ボブはリーリアに言われるがまま、辛いステーキを一口食べた。しかし、その瞬間、彼の顔は真っ赤になり、口から煙がもくもくと出始めた。ボブは慌てて水を飲み、リーリアに向かって言った。


「リーリア、これはちょっと……辛すぎるかも!」


リーリアは苦笑いしながら、辛さを抑えるために甘いソースを追加して、ドラゴンに食べやすい味にアレンジした。二人は苦労の末に完成させた料理を持ってドラゴンのもとへ向かった。


リーリアとボブは、辛さを調整した料理を持ってドラゴンのもとへと戻った。彼らは緊張しながらドラゴンに料理を差し出し、ドラゴンは興味津々でそれを見つめた。

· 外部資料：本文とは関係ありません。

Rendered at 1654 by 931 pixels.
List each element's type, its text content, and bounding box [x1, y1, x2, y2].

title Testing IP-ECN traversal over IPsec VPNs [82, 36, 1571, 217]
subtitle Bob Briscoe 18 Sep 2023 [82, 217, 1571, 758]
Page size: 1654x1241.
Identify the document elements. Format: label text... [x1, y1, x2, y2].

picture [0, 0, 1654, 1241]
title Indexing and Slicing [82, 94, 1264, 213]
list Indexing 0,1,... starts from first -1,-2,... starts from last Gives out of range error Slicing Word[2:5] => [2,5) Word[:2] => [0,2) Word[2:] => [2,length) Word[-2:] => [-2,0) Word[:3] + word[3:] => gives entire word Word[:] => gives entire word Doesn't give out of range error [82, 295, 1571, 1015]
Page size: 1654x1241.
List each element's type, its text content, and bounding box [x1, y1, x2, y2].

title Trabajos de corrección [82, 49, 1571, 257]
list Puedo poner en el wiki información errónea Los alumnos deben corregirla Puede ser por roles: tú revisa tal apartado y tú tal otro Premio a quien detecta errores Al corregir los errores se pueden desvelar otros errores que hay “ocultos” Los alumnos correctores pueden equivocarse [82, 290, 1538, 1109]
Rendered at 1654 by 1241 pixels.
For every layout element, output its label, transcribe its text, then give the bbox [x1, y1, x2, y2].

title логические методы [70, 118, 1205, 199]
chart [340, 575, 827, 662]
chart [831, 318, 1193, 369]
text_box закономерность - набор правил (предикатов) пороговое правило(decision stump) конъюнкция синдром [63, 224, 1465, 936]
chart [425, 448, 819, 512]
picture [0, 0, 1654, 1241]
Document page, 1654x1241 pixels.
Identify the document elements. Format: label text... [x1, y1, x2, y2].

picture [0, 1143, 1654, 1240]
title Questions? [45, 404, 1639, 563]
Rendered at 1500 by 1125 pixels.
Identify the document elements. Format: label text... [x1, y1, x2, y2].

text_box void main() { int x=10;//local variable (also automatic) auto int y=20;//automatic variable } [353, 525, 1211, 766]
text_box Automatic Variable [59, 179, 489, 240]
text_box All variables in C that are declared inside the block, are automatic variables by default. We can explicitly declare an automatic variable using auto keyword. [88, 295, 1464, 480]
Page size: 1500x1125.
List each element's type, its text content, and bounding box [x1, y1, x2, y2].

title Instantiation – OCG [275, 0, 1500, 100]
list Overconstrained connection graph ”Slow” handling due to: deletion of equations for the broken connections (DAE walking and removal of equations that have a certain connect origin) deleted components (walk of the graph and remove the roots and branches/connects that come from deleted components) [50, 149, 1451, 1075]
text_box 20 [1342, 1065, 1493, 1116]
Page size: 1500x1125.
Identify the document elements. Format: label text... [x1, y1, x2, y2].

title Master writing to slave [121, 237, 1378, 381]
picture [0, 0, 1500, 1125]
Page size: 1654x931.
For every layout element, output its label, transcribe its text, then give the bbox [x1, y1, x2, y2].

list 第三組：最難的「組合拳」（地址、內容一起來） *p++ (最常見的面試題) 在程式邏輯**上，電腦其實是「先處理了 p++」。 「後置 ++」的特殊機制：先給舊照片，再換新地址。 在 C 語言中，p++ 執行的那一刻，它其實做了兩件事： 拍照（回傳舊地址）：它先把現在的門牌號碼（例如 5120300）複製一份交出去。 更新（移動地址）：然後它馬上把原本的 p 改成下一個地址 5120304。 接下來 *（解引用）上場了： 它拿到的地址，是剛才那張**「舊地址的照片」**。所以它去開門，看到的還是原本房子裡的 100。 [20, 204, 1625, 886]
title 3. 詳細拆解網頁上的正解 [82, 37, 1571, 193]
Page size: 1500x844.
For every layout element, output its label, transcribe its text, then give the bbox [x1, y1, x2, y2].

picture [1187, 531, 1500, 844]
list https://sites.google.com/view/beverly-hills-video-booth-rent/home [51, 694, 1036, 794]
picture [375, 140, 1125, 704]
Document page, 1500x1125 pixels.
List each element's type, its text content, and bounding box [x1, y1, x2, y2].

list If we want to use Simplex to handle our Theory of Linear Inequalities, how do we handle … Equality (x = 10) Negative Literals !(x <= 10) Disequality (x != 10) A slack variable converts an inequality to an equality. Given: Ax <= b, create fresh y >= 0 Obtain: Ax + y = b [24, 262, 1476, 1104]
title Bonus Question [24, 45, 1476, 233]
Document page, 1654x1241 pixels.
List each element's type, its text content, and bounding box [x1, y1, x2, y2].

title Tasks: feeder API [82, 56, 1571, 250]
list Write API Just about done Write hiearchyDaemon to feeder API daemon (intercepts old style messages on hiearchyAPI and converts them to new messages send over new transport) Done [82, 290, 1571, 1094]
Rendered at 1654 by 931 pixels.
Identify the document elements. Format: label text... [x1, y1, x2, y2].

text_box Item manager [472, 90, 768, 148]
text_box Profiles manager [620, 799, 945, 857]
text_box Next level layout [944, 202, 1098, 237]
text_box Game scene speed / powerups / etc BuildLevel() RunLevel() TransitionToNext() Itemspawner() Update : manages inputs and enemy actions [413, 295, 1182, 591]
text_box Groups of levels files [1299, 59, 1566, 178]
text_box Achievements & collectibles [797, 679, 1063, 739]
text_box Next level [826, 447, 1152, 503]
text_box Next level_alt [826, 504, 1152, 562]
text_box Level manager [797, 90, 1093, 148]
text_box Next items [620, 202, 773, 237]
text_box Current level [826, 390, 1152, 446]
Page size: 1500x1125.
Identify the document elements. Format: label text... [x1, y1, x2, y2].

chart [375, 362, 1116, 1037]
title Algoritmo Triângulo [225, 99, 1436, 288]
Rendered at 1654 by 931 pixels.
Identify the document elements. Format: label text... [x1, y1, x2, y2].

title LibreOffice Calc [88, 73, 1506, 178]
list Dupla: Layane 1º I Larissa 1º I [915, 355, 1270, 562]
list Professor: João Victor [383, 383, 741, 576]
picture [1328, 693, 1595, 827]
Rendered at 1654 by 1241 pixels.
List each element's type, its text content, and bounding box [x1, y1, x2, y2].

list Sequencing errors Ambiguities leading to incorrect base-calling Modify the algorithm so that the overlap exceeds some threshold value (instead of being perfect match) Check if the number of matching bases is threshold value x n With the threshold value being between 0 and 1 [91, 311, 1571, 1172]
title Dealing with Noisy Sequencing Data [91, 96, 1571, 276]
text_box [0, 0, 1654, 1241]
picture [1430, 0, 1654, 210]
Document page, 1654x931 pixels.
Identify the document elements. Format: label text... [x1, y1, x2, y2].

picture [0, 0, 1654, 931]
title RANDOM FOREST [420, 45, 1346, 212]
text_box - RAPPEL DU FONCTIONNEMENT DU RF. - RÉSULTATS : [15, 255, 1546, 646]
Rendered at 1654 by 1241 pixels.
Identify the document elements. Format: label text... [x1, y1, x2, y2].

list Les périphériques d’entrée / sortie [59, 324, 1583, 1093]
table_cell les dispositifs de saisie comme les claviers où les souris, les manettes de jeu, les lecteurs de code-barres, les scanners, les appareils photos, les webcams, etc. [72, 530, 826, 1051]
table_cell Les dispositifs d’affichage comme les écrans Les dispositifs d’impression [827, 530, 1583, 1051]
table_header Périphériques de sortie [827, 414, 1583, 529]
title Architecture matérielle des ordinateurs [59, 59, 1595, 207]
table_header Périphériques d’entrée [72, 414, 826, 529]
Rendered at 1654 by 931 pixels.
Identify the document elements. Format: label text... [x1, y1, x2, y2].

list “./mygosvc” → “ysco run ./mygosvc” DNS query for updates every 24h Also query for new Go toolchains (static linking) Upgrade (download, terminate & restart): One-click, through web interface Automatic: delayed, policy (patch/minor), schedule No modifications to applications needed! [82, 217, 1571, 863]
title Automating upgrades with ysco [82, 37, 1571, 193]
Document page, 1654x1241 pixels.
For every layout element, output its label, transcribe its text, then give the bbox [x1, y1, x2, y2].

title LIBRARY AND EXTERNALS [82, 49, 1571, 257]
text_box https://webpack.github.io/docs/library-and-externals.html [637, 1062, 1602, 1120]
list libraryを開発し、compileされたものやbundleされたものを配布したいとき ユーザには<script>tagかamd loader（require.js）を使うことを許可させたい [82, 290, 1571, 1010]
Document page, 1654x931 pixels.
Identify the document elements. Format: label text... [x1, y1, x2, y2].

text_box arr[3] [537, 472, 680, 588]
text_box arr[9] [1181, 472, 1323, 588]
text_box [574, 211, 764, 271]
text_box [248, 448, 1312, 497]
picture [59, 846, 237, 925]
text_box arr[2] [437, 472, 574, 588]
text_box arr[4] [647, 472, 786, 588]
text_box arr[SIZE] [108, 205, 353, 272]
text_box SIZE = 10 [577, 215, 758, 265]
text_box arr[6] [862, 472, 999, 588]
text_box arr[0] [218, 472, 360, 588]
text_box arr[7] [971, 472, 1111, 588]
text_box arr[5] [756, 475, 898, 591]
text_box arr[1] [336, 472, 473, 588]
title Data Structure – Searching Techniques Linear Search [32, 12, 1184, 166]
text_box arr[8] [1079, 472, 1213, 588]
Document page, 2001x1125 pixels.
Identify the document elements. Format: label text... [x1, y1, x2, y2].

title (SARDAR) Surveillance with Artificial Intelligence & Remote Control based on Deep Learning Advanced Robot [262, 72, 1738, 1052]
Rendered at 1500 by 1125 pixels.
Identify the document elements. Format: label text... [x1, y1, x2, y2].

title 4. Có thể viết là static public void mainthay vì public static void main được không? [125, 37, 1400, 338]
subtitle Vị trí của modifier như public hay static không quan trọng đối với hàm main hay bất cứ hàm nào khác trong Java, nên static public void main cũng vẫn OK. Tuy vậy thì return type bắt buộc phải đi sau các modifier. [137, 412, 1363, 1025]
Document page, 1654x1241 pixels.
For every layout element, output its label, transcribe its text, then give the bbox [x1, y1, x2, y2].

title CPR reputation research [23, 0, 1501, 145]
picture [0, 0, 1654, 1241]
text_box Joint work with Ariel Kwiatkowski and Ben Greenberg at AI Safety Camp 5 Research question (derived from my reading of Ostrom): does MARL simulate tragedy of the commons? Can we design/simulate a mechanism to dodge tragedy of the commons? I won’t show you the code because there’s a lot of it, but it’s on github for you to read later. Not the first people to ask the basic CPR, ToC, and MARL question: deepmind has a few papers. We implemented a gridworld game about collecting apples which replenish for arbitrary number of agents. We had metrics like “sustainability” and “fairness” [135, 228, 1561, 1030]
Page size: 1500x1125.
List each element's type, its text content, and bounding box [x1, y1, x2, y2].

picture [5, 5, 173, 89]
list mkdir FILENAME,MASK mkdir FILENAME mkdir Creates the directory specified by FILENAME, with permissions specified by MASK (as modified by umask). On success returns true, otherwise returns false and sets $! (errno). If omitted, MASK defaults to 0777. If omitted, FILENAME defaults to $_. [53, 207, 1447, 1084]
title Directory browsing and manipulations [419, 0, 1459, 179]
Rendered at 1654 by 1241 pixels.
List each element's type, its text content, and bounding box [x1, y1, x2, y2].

ドラゴンはオオカミのステーキを一口食べると、目を見開いて驚いた。


「おお!これはなんという味だ!この辛さと甘さが絶妙に調和している!」


ドラゴンは舌を出し、火を吹いて喜びを表現した。リーリアとボブは安堵の表情を浮かべ、互いにハイタッチを交わした。


「ありがとう、リーリア、ボブ。あなたたちのおかげで、こんな美味しい料理にありつけた。これからは生贄などいらない。代わりに、この料理を作ってくれるなら、村人たちを守ってあげよう」


リーリアとボブは喜んでその条件を受け入れ、ドラゴンと友達になった。その後、二人は村に戻り、村人たちにドラゴンとの新たな約束を伝えた。村人たちは喜び、リーリアとボブは村の英雄として讃えられた。


そして、リーリアは村の料理教室を開き、ドラゴンの好みを学んだ子どもたちが次々と料理を習得し、ドラゴンとの関係がより強固なものとなった。ボブはその傍らで、リーリアを手助けしながら、村の平和を守るために戦い続けた。